La publicité nuit gravement aux batteries des smartphones 


Utiliser des applications pour smartphones financées par la publicité coûte-t-il davantage à l’utilisateur que du « temps de cerveau disponible », pour reprendre l’expression de Patrick Le Lay ? Selon une étude de l’université de l’Indiana et de Microsoft (pdf), l’utilisation d’applications financées par la publicité se traduit aussi par une consommation d’électricité nettement accrue, ce qui accélère la vitesse à laquelle la batterie de l’appareil se vide.

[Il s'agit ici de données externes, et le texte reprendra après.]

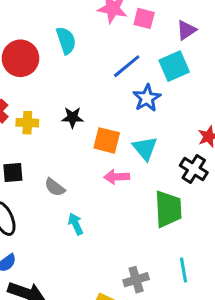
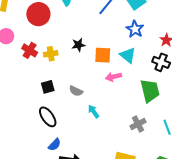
blue star: (147, 98) -> (135, 29), moved
gray cross: (136, 280) -> (138, 124), moved

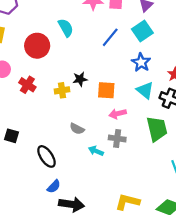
yellow cross: (51, 54) -> (62, 90), moved
cyan triangle: (128, 55) -> (145, 90), moved
black square: (48, 87) -> (11, 136), moved, turned 32
cyan arrow: (94, 111) -> (96, 151), turned -32
gray cross: (138, 124) -> (117, 138), moved, turned 35

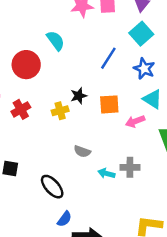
blue line: (110, 37) -> (108, 58), moved
red cross: (27, 85) -> (21, 109), turned 35
pink arrow: (118, 114) -> (135, 121), moved
gray cross: (117, 138) -> (130, 167), moved

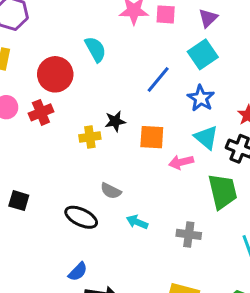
red cross: (21, 109) -> (41, 112), moved
gray cross: (130, 167) -> (189, 234), moved
black ellipse: (52, 187) -> (81, 217), moved, turned -30

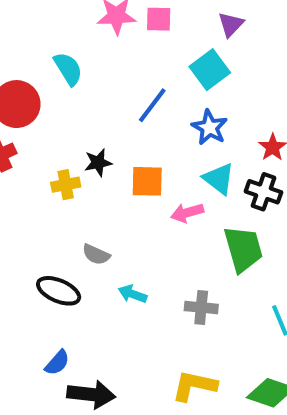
purple triangle: (208, 18) -> (231, 24), moved

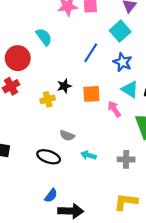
pink arrow: (187, 213) -> (114, 109), turned 77

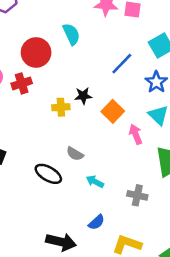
orange square: (91, 94) -> (113, 111), turned 36
blue semicircle: (51, 195) -> (96, 222), moved

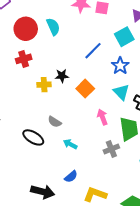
red circle: (36, 52) -> (26, 29), moved
red cross: (22, 83) -> (24, 59), moved
pink arrow: (136, 134) -> (102, 117), moved
gray cross: (137, 195) -> (111, 149), moved, turned -35

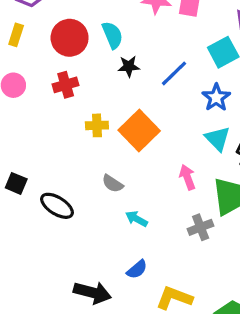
black star: (62, 76) -> (129, 66), moved
orange square: (85, 89) -> (139, 131), moved, size x1.4
black ellipse: (33, 137) -> (57, 206), moved

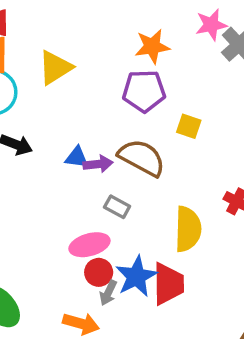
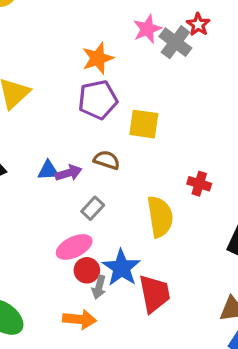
yellow square: (189, 126) -> (144, 124), size x1.4
brown semicircle: (142, 158) -> (107, 160), size x0.6
gray rectangle: (117, 207) -> (93, 208), turned -65
red trapezoid: (168, 284) -> (154, 294), moved

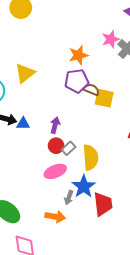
brown semicircle: (107, 160) -> (91, 90), moved
blue triangle: (48, 170) -> (23, 124), moved
purple arrow: (68, 173) -> (55, 125), turned -63
yellow semicircle: (160, 217) -> (91, 157), moved
red circle: (87, 270) -> (56, 146), moved

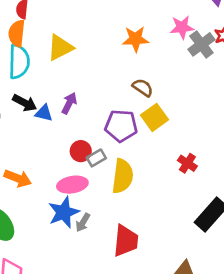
purple pentagon: (77, 81) -> (121, 126), moved
yellow square: (104, 98) -> (155, 117), moved, turned 30
purple arrow: (55, 125) -> (69, 103), moved
blue star: (84, 187) -> (64, 212), moved
orange arrow: (55, 217) -> (18, 178), moved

Les chercheurs ont étudié la consommation d’électricité de cinq applications différentes fonctionnant sur Android, le système d’exploitation pour mobiles de Google. En mesurant la consommation énergétique des différentes parties d’un programme, ils sont arrivés à la conclusion que la publicité peut représenter la moitié de la consommation d’une application ; une proportion qui augmente avec le nombre d’informations recueillies sur l’utilisateur.

Pour le jeu Angry birds, par exemple, seuls 20 % de l’énergie sont utilisés pour le jeu lui-même – rendu graphique, moteur de jeu… 45 % de l’énergie est en réalité utilisée par le module publicitaire du jeu : ce dernier géolocalise l’utilisateur, et recueille également d’autres informations, comme le type d’appareil utilisé. Ces informations sont ensuite transmises aux serveurs publicitaires, qui renvoient au téléphone des publicités ciblées. Les transferts de données représentent 28 % de la consommation énergétique.

Les proportions observées pour Angry birds varient, mais dans les cinq applications observées, environ un quart de l’électricité consommée par l’application est utilisée pour le suivi de l’utilisateur. Pour le jeu d’échec gratuit FreeChess, seuls 20 % de l’énergie sont utilisés par l’intelligence artificielle – classiquement la partie la plus consommatrice de ressources d’un programme d’échecs. 50 % de l’électricité utilisée par le logiciel est en revanche dévolue à la publicité.

DIFFICILE OPTIMISATION

Le problème n’est pas nouveau, mais les solutions sont rares. Les optimisations auxquelles travaillent certains éditeurs ne permettront probablement jamais aux applications de réduire massivement leur consommation d’électricité… tant qu’elles souhaitent recourir à des fonctions poussées de ciblage publicitaire comme la géolocalisation, grosse consommatrice d’énergie.

Pour certains éditeurs, paradoxalement, la consommation électrique des applications gratuites pourrait pousser les utilisateurs à acheter les versions payantes et sans publicité de leurs logiciels. Pour l’instant, cependant, la plupart des éditeurs pour Android privilégient le modèle publicitaire à la vente d’applications, pour des raisons économiques. « Même pour les studios les plus couronnés de succès, les ventes d’applications Android ne dépassent jamais les 10 millions d’exemplaires. Nous avons plusieurs centaines de millions d’utilisateurs d’Angry Birds, cela n’avait aucun sens d’en proposer une version payante jusqu’à peu », expliquait l’un des responsables de Rovio, l’éditeur d’Angry Birds, au magazine The Verge. Contrairement aux versions iPhone, Rovio avait fait le choix de ne proposer que des versions gratuites de son titre-phare sur Android jusqu’à ces derniers mois.